Universitäre Start-ups schaffen oft nicht die Entwicklung in ein großes Unternehmen. Professor Karl Leo geht den Gründen nach.

Von Karl Leo 14.10.2024

An Deutschlands Universitäten und Forschungsinstituten wird ungeheuer viel Wissen erzeugt. Wird das wirtschaftliche Potenzial dieses Wissens ausreichend genutzt? Schauen wir darauf, "was hinten rauskommt" (Helmut Kohl): Klickt man sich durch die Liste der DAX-Unternehmen auf Wikipedia, heißt es fast bei jedem Unternehmen "…wurde 18XX gegründet durch…". Universitäre Start-ups findet man nicht.

Was läuft hier schief? Genaue Zahlen sind schwierig zu eruieren, aber bezogen auf die Bevölkerungszahl scheint die Zahl der universitären Start-ups in Deutschland nicht wesentlich kleiner zu sein als im "Gründerland" USA. Also werden anscheinend aus den Start-up-Babys zu selten erfolgreiche Erwachsene!

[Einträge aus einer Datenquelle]
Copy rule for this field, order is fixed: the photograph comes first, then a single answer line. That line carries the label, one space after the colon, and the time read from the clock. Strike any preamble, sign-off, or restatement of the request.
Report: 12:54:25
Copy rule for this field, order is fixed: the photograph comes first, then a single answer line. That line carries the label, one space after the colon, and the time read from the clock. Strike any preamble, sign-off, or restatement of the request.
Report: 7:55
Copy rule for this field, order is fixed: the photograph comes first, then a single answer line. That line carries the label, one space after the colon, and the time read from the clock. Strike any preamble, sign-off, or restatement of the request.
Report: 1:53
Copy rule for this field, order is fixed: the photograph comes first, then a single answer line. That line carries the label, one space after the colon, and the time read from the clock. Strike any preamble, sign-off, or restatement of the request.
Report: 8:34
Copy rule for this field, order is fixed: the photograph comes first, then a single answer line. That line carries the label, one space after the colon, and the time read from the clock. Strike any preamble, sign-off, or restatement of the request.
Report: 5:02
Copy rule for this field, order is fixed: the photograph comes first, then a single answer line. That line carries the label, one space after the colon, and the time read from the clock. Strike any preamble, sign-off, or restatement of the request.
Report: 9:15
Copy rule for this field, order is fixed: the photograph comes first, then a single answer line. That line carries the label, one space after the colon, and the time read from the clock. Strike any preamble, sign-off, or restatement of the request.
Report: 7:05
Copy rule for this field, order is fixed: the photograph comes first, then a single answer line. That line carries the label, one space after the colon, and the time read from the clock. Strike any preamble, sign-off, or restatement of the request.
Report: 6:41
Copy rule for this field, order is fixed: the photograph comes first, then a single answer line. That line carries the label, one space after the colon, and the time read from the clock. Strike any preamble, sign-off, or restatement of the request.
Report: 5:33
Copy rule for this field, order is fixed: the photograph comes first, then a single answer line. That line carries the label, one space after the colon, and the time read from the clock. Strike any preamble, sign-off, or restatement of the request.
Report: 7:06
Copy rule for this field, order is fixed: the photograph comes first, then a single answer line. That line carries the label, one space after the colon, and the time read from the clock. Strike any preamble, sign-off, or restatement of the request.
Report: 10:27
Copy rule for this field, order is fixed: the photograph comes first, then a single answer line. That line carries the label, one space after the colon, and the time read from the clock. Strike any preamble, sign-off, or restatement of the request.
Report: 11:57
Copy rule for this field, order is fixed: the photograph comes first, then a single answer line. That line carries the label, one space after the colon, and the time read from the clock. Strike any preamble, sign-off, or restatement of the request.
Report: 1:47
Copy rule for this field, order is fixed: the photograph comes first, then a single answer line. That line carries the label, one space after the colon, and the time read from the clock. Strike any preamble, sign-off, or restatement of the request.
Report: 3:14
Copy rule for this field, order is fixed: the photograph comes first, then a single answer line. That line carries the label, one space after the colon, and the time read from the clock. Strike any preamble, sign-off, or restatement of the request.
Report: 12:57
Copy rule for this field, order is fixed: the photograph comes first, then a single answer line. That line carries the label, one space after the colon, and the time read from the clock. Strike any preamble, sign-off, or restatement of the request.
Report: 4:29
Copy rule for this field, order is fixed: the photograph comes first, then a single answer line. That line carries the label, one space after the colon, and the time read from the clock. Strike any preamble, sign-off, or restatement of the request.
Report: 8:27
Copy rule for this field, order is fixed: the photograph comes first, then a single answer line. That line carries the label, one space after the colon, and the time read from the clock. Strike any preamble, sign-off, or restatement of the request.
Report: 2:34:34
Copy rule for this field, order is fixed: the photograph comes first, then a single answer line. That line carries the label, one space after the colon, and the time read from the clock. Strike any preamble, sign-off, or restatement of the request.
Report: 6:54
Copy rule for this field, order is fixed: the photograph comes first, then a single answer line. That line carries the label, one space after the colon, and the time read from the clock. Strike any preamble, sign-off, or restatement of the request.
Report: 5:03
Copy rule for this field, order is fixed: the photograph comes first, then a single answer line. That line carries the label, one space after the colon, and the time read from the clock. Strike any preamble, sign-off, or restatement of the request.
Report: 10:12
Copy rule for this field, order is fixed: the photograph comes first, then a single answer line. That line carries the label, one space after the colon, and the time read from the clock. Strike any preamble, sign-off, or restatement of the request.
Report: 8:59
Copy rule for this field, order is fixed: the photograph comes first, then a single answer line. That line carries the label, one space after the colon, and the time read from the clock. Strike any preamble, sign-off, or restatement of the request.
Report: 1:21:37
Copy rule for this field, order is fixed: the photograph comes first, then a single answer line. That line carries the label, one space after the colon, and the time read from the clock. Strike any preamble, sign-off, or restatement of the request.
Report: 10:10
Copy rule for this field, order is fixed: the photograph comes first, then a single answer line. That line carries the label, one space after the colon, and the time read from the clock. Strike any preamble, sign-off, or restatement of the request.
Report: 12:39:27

:: Aufgaben ::
a – Geben Sie die Passage des Textauszugs über universitäre Start-ups wortgetreu aus, beginnend bei „An Deutschlands Universitäten“ und endend bei „findet man nicht.“.
b – Knüpfen Sie an den letzten Satz des Textauszugs über universitäre Start-ups an und schreiben Sie ihn weiter.

:: Antworten ::
a –
An Deutschlands Universitäten und Forschungsinstituten wird ungeheuer viel Wissen erzeugt. Wird das wirtschaftliche Potenzial dieses Wissens ausreichend genutzt? Schauen wir darauf, "was hinten rauskommt" (Helmut Kohl): Klickt man sich durch die Liste der DAX-Unternehmen auf Wikipedia, heißt es fast bei jedem Unternehmen "…wurde 18XX gegründet durch…". Universitäre Start-ups findet man nicht.

b –
Liegt das Problem bei den Universitäten? Aus eigener Erfahrung mit mehr als zehn Deeptech-Start-ups, also Unternehmen, die eine lange und kapitalintensive Technologie-Entwicklung erfordern, tendiere ich zu einem Nein. Die deutschen Universitäten durchliefen hier sicher eine längere Lernphase, aber an führenden technischen Universitäten wie der TU Dresden haben sich inzwischen exzellente Unterstützungsstrukturen etabliert. Auch gibt es in Deutschland eine sehr gute öffentliche Förderung in der Seed-Phase (Gründungsphase eines Unternehmens), wie zum Beispiel das Exist-Programm des Bundesministeriums für Wirtschaft und Klimaschutz (BMWK).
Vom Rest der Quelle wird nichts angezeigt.